TRIBUNNEWS.COM, SOLO - Sistem demokrasi yang diterapkan di Indonesia belum dapat mewakili aspirasi rakyat secara utuh, selama sistem dalam partai politik (Parpol) belum dilakukan reformasi.
Bahkan bobroknya sistem demokrasi yang terjadi saat ini, dianggap wujud dari karut marutnya sistem kepartaian.
Hal itu disampaikan Pengamat politik dan juga akademisi di President University, Muhammad A. S. Hikam dalam Seminar Kebangsaan, dengan tema Bersatu Dalam Kebhinekaan untuk Mewujudkan Cita-cita Proklamasi di Tahun Politik, Sabtu (23/3/2019) di Hotel Grand Setiakawan Solo, Jawa Tengah.
Dalam keterangan tertulis yang diterima Tribunnews.com, seminar tersebut merupakan rangkaian peringatan Hari Ulang Tahun (Harlah) ke-65 Gerakan Mahasiswa Nasional Indonesia (GMNI) yang diadakan oleh DPC GMNI Solo.
"Kalau saya amati, hampir 20 tahun reformasi belum menyentuh sistem kepartaian di Indonesia. Karena kondisi itu, sehingga menyebabkan percepatan dalam kemuduran berdemokrasi, " kata AS Hikam.
Baca: Soal Rencana TKN Turunkan Menteri sebagai Jurkamnas Jokowi-Maruf, BPN: Ini Defisit Demokrasi
Disampaikannya, sistem perekrutan dalam partai politik yang diterapkan saat ini dianggap masih jauh dari kata ideal.
Pasalnya alih-alih berebut simpati suara dari rakyat, justru yang terjadi malah sebaliknya.
Yaitu mengorbankan esensi dari demokrasi.
Sehingga wajar, dengan sistem yang diterapkan tersebut justru menghasilkan legislator yang tidak memiliki kualitas mumpuni.
Serta membuat kinerjanya semakin buruk dari tahun-ketahun.
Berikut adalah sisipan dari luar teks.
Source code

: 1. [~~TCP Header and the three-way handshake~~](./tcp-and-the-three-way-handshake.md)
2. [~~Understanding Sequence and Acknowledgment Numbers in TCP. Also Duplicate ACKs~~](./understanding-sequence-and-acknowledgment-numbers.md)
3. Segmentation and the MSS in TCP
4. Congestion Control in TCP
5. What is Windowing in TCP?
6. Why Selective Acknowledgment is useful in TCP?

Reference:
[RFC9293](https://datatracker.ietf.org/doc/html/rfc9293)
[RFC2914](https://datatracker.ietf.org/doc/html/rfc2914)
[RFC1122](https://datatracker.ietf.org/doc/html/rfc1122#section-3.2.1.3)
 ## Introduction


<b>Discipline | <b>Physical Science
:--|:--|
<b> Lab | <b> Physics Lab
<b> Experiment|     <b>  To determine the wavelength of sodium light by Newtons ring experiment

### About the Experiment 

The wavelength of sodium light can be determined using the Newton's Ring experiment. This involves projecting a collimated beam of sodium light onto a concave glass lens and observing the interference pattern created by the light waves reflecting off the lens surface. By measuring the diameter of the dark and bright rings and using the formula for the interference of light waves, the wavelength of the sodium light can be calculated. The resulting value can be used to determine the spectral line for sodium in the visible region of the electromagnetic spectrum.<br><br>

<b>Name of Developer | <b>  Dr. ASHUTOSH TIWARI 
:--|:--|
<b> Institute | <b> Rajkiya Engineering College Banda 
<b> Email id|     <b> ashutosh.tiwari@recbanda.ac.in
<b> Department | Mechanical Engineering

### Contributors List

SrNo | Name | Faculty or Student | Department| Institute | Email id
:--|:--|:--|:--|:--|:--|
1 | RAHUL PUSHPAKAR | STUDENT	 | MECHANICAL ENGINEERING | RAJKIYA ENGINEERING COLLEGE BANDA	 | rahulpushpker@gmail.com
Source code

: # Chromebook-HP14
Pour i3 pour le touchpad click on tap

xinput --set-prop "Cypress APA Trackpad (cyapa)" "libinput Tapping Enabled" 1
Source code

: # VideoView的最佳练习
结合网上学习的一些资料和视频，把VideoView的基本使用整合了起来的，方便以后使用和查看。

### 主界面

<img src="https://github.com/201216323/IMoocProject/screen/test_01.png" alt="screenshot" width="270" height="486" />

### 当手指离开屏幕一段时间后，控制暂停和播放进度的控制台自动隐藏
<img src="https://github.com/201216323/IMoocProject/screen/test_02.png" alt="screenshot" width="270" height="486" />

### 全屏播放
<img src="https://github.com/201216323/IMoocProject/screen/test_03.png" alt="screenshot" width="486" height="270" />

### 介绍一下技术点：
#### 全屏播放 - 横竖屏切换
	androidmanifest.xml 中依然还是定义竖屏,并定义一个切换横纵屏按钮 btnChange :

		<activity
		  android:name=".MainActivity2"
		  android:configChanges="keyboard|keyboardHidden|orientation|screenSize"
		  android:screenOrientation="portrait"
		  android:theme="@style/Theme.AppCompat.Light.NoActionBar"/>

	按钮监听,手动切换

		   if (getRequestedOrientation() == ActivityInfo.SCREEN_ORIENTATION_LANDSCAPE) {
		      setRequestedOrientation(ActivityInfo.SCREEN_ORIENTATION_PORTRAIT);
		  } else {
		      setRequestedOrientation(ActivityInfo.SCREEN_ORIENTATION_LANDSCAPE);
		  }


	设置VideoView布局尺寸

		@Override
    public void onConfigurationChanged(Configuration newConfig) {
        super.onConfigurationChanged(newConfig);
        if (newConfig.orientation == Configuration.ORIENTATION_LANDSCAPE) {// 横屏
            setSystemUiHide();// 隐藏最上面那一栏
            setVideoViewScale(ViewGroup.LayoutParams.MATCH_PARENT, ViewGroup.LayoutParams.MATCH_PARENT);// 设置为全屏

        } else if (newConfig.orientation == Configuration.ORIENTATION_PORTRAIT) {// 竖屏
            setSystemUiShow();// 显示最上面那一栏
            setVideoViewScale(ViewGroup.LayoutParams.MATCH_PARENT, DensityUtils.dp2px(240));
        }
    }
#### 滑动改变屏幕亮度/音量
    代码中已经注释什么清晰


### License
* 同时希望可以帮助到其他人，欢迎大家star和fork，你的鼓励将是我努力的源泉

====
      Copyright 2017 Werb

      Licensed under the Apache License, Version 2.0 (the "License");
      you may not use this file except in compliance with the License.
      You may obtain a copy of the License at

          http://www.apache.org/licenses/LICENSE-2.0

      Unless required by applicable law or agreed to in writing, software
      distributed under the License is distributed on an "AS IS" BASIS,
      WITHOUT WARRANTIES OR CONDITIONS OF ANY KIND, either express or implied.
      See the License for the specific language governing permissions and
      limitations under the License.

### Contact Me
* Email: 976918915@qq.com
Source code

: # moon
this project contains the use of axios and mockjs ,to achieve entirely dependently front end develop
"Dalam sistem kepemiluan, parpol merupakan peserta pemilu. Mereka yang menghadirkan para caleg termasuk calon pimpinan eksekutif. Tapi karena sistem yang diterapkan saat ini hanya persoalan elektoral, sehingga bukan kualitas kader yang diutamakan. Melainkan hanya mempertimbangkan soal popularitas dan modal yang dimiliki para kandidat, "jelasnya.
Karena kondisi itu, lanjut dia, sangat wajar jika regulasi dan kebijakan yang dihasilkan pemerintah terkesan jauh dari ideal dan tidak berkualitas.
Mengingat tidak semua wakil rakyat yang duduk di kursi kekuasaan maupun parlemen tidak mampu merumuskan keinginan dan kebutuhan rakyat.
"Jadi kalau ingin ada perubahan, harusnya lakukan reformasi terlebih dahulu sistem kepartaiannya, "tandas dia.